This is sort of a belated introduction for this domaine: Château de Montfaucon has actually been producing wines and exporting to the U.S. market since the 1995 vintage, but distribution here has been limited at best. The property was just picked up by a large N.Y.-based wholesaler, however, so its profile should be a bit more prominent going forward.
I caught up with owner and winemaker Rodolphe des Pins on Day 7 of my recent Rhône trip, while tasting at Château de St.-Cosme with Louis Barruol—the two are good friends.
Des Pins, who has a rust-colored mustache and lamb chop sideburns, picked up a touch of Aussie twang to his English while working for Henschke during one harvest. He returned to the family estate and began bottling the production himself. Previously his father had been selling the grapes to the local cooperative.
The 100-acre estate includes 45 hectares of vines, mostly in the Côtes du Rhône AOC just north of and across the river from Châteauneuf-du-Pape. Though he has a few parcels in the neighboring Lirac appellation, he prefers to bottle all of his wines under the Côtes du Rhône or Vin de Pays du Gard designation.
“Lirac is well-known enough, and while there are some good wines there, I feel the appellation lacks some finesse,” said des Pins regarding declassifying his Lirac vines.

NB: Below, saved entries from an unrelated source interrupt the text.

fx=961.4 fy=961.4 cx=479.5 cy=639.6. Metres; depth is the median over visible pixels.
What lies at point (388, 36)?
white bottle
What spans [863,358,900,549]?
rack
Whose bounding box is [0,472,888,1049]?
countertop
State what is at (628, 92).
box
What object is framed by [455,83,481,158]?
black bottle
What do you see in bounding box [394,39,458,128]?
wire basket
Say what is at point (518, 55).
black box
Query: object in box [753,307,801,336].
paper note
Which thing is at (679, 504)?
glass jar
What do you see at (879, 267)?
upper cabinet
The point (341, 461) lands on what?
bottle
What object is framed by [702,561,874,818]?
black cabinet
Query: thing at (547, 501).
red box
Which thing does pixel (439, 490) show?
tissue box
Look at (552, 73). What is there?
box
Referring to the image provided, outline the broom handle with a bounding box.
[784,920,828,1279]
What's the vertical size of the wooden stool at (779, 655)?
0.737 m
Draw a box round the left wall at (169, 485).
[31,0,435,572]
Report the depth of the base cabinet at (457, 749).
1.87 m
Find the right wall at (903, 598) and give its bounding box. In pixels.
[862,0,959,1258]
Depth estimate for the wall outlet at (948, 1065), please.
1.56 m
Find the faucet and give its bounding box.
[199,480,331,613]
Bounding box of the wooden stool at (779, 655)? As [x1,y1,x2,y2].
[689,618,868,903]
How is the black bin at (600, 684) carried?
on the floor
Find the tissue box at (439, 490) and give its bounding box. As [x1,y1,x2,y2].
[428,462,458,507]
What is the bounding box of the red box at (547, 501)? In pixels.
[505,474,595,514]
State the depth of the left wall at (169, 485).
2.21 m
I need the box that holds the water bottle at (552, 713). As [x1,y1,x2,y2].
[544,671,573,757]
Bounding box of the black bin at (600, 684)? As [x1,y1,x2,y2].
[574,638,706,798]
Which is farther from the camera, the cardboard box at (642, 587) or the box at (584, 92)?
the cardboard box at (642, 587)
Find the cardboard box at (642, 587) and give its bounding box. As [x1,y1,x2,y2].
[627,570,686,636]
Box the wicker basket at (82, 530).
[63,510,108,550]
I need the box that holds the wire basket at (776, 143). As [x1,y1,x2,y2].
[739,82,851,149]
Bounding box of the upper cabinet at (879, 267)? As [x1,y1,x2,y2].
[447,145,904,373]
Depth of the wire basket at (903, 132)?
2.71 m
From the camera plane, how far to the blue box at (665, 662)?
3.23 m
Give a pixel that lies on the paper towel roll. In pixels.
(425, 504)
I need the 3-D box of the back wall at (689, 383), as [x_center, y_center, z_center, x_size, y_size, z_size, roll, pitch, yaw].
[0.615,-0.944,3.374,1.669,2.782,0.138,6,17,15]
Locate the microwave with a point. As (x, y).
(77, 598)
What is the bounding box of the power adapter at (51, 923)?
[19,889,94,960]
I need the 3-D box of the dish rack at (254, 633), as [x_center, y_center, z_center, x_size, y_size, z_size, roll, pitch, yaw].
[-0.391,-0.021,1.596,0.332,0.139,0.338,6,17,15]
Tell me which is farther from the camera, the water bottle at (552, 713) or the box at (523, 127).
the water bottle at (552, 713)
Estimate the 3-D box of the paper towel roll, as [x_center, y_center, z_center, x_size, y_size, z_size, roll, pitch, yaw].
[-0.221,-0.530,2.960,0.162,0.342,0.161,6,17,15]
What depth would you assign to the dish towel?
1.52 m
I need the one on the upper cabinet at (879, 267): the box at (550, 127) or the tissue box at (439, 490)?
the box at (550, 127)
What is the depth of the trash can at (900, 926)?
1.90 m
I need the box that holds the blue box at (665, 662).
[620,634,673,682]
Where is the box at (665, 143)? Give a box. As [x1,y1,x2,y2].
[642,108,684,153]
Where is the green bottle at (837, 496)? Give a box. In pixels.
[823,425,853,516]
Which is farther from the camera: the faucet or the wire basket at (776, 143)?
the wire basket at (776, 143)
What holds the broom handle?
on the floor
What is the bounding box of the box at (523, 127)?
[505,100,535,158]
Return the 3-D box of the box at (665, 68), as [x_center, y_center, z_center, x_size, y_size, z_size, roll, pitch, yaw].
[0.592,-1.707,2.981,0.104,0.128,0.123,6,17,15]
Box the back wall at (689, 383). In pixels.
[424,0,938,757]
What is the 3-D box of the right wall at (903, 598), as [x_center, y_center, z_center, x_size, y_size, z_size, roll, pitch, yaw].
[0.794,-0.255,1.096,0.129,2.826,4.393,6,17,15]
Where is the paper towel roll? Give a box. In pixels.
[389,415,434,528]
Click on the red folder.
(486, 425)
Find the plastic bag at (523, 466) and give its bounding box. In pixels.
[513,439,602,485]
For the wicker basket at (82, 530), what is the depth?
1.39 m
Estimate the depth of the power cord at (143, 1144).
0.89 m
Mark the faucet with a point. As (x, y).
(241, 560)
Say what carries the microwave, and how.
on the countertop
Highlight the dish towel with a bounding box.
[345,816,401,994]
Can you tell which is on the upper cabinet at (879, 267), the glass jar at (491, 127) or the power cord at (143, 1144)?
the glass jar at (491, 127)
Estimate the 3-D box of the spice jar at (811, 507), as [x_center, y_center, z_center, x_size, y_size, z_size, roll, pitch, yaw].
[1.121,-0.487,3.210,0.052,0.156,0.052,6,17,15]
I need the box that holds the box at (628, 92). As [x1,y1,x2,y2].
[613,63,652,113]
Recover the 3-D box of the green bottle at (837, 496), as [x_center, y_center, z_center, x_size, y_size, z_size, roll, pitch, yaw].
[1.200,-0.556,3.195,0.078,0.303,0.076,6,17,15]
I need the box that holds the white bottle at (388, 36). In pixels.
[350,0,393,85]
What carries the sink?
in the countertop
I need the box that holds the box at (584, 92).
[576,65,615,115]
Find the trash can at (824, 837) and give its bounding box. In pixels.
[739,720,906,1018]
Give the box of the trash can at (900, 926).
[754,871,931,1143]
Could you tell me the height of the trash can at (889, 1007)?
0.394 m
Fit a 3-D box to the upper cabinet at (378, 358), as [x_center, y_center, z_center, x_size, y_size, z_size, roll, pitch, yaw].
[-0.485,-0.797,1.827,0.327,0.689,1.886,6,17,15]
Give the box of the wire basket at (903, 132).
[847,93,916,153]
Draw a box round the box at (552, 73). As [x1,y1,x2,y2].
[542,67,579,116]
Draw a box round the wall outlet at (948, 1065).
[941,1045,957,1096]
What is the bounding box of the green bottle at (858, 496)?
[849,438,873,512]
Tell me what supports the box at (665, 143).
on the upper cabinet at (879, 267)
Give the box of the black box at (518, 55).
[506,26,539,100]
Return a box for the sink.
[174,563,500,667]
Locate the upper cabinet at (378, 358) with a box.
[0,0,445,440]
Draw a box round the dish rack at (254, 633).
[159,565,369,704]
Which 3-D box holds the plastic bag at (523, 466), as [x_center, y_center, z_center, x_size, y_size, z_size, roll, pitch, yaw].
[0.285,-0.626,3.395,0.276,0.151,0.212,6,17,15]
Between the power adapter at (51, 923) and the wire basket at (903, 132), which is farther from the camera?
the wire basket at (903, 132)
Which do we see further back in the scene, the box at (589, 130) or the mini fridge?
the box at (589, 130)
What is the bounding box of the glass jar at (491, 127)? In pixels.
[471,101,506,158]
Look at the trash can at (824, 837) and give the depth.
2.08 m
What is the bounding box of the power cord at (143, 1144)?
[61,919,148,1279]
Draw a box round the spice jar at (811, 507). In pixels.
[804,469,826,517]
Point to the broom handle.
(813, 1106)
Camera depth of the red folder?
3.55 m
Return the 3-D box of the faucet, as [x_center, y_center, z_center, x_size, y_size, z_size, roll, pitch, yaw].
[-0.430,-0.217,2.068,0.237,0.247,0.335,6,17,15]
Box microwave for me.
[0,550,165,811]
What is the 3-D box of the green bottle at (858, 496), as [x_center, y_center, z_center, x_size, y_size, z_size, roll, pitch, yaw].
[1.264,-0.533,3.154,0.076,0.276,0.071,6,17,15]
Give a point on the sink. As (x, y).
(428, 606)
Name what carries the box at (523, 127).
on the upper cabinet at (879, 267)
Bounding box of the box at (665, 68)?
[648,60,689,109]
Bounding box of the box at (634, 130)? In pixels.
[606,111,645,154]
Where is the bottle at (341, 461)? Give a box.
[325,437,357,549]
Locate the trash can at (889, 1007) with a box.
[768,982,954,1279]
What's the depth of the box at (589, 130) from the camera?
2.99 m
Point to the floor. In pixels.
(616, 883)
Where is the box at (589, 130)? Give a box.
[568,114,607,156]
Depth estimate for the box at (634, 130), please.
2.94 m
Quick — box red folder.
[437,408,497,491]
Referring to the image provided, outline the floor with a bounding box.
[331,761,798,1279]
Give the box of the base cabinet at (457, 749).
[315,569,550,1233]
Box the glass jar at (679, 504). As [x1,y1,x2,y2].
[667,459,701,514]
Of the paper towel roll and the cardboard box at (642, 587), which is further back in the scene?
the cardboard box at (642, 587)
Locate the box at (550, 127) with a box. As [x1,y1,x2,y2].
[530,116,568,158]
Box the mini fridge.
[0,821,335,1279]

Des Pins works organically and since taking over the estate has increased the vineyards from 18 hectares to the their current total. Production now stands at 40,000 bottles annually with 10 percent earmarked for the U.S. marketplace.

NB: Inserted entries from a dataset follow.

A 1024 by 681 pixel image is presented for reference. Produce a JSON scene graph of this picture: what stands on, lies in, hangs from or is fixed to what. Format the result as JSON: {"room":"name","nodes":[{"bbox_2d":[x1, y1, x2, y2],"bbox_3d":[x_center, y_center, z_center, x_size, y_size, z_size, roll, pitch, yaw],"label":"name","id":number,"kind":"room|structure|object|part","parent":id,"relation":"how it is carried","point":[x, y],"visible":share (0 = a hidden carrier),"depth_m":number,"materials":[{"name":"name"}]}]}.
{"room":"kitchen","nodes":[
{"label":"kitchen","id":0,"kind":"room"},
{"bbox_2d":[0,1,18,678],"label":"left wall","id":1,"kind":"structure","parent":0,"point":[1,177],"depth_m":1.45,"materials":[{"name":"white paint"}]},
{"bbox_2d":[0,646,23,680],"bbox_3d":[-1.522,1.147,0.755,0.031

The Côtes du Rhône 2007 is a blend of 50 percent Grenache along with Syrah, Cinsault and Carignan. The varieties are co-fermented in cement vat and then aged in cement for 18 months before bottling. The result is a racy, stylish wine with a lovely iron streak and lots of pastis, violet and blackberry notes. The Côtes du Rhône Baron Louis 2007 is a blend of 40 percent Grenache along with Syrah, Cinsault, Carignan, Mourvèdre and Counoise, also co-fermented in cement vats, but then aged partially in used oak barrels. The wine is lively and tangy, with mixed red and dark berry fruit, violet and lavender notes supported by a long, graphite-tinged finish.
A new cuvée will be introduced in the 2007 vintage, the Vin de Pays du Gard Vin de Mr. Le Baron de Montfaucon 2007. The wine approximates a blend of Châteauneuf-du-Pape, using 10 red varieties and five white grapes all co-fermented together in vat, before aging for 12 months in new oak.
“I love the taste of wood, but it has to be in balance,” said des Pins.
The wine exudes a violet aroma and drinks like a young Châteauneuf-du-Pape, with lots of fig, pastis and boysenberry notes layered with iron and black tea notes. The texture is very creamy and the finish very long.